The Port of Beira is a Mozambican port located in the city of Beira, capital of the Sofala Province. It is located in Sofala Bay, which forms a huge complex with the mouth of the Pungoe River, known as the Beira estuary, facing the Mozambique Channel. It is the second largest port in Mozambique, built to replace the port of Old Sofala in the 1890s.

The port belongs to the Mozambican government, and the public company Mozambique Ports and Railways (CFM) is responsible for its administration. CFM holds the operating license for the cargo terminals, in addition to the passenger terminal.
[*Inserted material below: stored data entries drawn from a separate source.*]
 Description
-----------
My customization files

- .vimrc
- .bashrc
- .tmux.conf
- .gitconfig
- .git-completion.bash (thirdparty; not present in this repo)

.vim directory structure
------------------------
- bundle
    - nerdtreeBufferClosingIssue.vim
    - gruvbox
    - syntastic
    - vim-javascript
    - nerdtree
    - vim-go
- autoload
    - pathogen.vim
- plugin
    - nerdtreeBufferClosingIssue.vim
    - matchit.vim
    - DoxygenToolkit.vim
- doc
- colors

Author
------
The Port of Beira comprises two piers, with a depth between 8 and 12 meters. Access to the port is via the "Macuti channel" which, under normal conditions, is duly dredged and conveniently buoyed, allowing navigability 24 hours a day. Night navigation is allowed for ships with a maximum draft of 7 meters and no more than 140 meters in length due to restrictions on the Macuti channel curve. The Mucuti shipping channel, the port's access route, has a minimum width of 60 meters and a maximum of 200 meters, a length of 31 km and a depth of about 11 meters.

The port is the terminus for two railway lines — Beira-Bulawayo (or Machipanda) and Sena — transporting products from Malawi and Zimbabwe. Another important flow connection is made by the Trans-African Highway 9. It is a fundamental part of the logistics complex of the "Beira Corridor".